◆ **TEKS SUMBER**:
************

Sistem komunikasi antar-personal sangat efektif untuk mempengaruhi sikap
komunikan yang diinginkan oleh komunikator. Untuk
memperoleh hasil yang diharapkan maka dalam proses komunikasi harus ada
kesamaan antara
komunikan dengan komunikator. Sebagaimana dikatakan oleh Evert M. Rogers dalam teori Homophily, bahwa
Homophily adalah istilah
yang digunakan untuk menggambarkan tingkat di
mana pihak yang
berinteraksi memiliki kesamaan dalam beberapa hal, antara
lain kepercayaan, pendidikan,
status sosial, dan kepentingan.
Apabila di pihak-pihak yang terlibat dalam komunikasi
sudah terbentuk kesamaan, selanjutnya untuk mencapai komunikasi yang efektif, maka pesan yang akan disampaikan komunikator haruslah cocok
dengan frame of reference, yakni pengalaman dan pengertian yang pernah didapat
komunikan. Seperti apa yang pernah disampaikan Wilbur Schramm bahwa kondisi yang harus dipenuhi
apabila kita menginginkan agar suatu pesan membangkitkan tanggapan yang kita
kehendaki maka haruslah memenuhi syarat sebagai berikut:
·
Pesan
harus dirancang dan disampaikan sedemikian rupa sehingga dapat menarik
perhatian komunikan.

************

◆ **DATA MENTAH**:
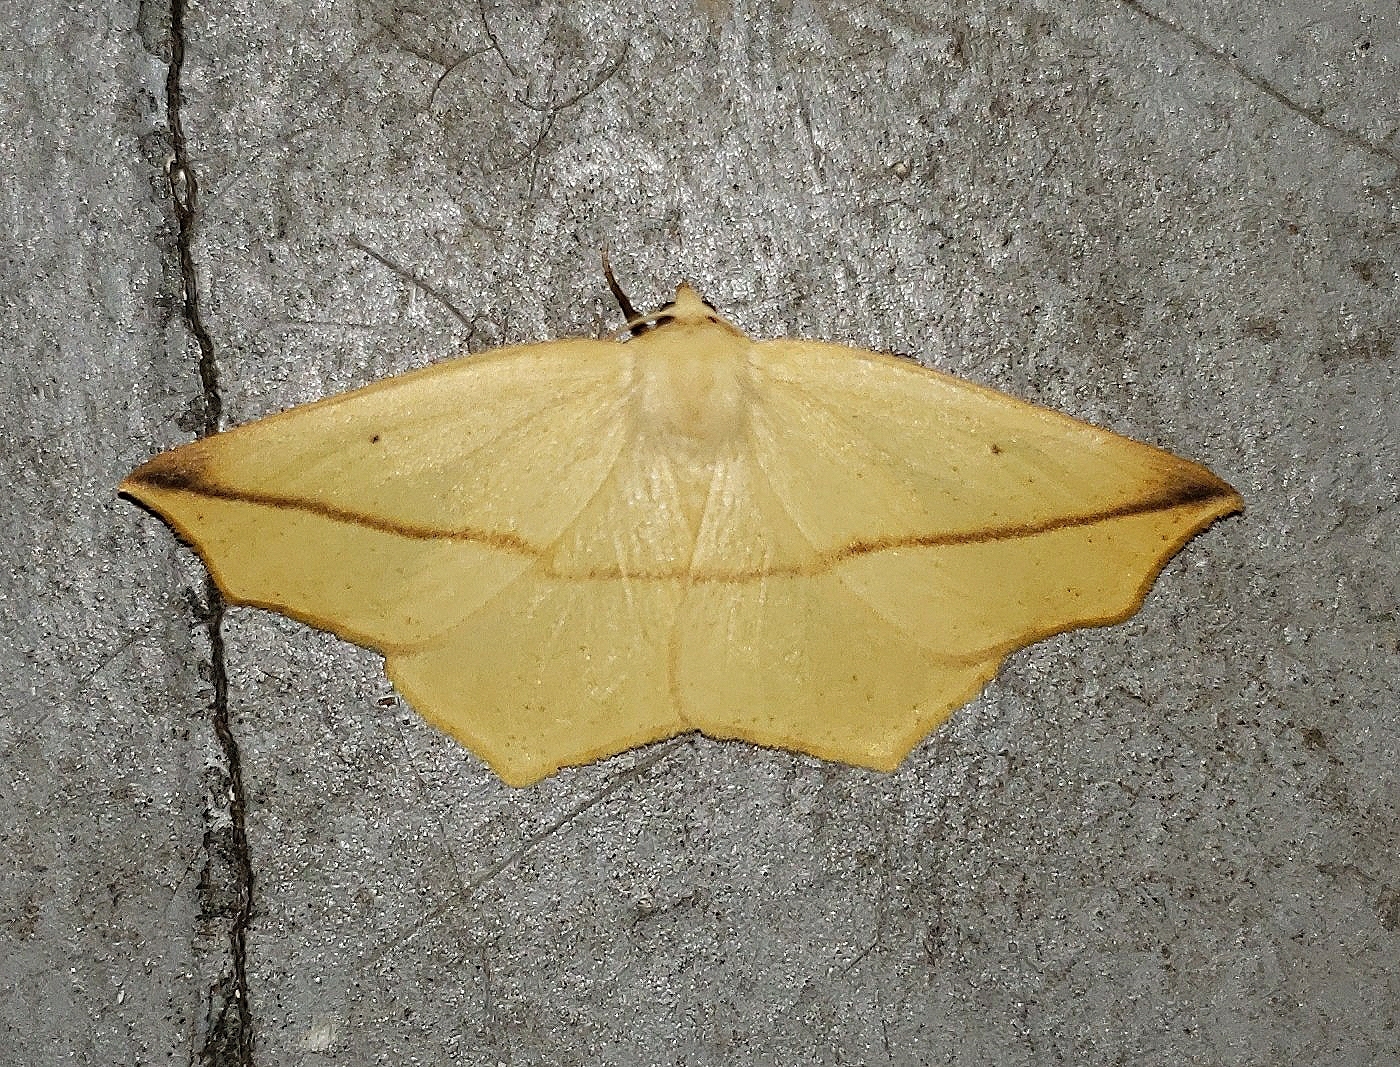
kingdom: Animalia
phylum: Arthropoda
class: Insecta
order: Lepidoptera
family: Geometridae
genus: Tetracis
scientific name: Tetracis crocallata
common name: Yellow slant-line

************

◆ **KUMPULAN TUGAS**:
A: Tampilkan seluruh isi teks tentang komunikasi antarpersonal mulai dari "Apabila di pihak-pihak" terus sampai "perhatian komunikan." tanpa perubahan apa pun.
B: Sambung teks tentang komunikasi antarpersonal dari bagian terakhirnya.
Daftar data di atas tidak dipakai sama sekali.

◆ **HASIL AKHIR**:
A:
Apabila di pihak-pihak yang terlibat dalam komunikasi
sudah terbentuk kesamaan, selanjutnya untuk mencapai komunikasi yang efektif, maka pesan yang akan disampaikan komunikator haruslah cocok
dengan frame of reference, yakni pengalaman dan pengertian yang pernah didapat
komunikan. Seperti apa yang pernah disampaikan Wilbur Schramm bahwa kondisi yang harus dipenuhi
apabila kita menginginkan agar suatu pesan membangkitkan tanggapan yang kita
kehendaki maka haruslah memenuhi syarat sebagai berikut:
·
Pesan
harus dirancang dan disampaikan sedemikian rupa sehingga dapat menarik
perhatian komunikan.

B:
·
Pesan
harus menggunakan lambang-lambang tertuju pada pengalaman yang sama antara komunikator dan komunikan sehingga sama-sama mengerti.
·
Pesan
mesti
mampu membangkitkan kebutuhan
pribadi komunikan dan menyarankan beberapa cara untuk memperoleh kebutuhan
sendiri.
·
Pesan
harus menyarankan suatu jalan untuk memperoleh kebutuhan yang layak bagi
situasi kelompok di mana komunikan berada pada saat ia digerakkan untuk memberikan tanggapan yang dikehendaki.
Dari hal-hal tadi, pada saat akan memulai komunikasinya, seorang komunikator harus memperhatikan
semua faktor tersebut, selain juga harus pandai berempati dengan komunikannya. Syarat
ini mutlak harus dipenuhi oleh komunikator apabila ia menginginkan komunikasi berjalan lancar, efektif dan mencapai tujuan yang diharapkan.
Kemudian yang penting pula dalam komunikasi adalah bagaimana caranya agar suatu pesan yang disampaikan komunikator
itu menimbulkan dampak atau efek tertentu terhadap komunikan. Dampak itu sendiri
dapat diklasifikasikan menurut kadarnya, yaitu dampak kognitif, dampak yang
timbul pada komunikan yang menyebabkan komunikan menjadi tahu atau meningkat
intelektualnya. Kemudian dampak afektif, yaitu dampak yang lebih tinggi
daripada dampak kognitif, di sini diharapkan komunikan sampai tergerak hati.
Dan dampak behavioral, dampak yang
timbul pada komunikan dalam bentuk perilaku, tindakan atau kegiatan.
Sedangkan
komunikasi kelompok (group communication)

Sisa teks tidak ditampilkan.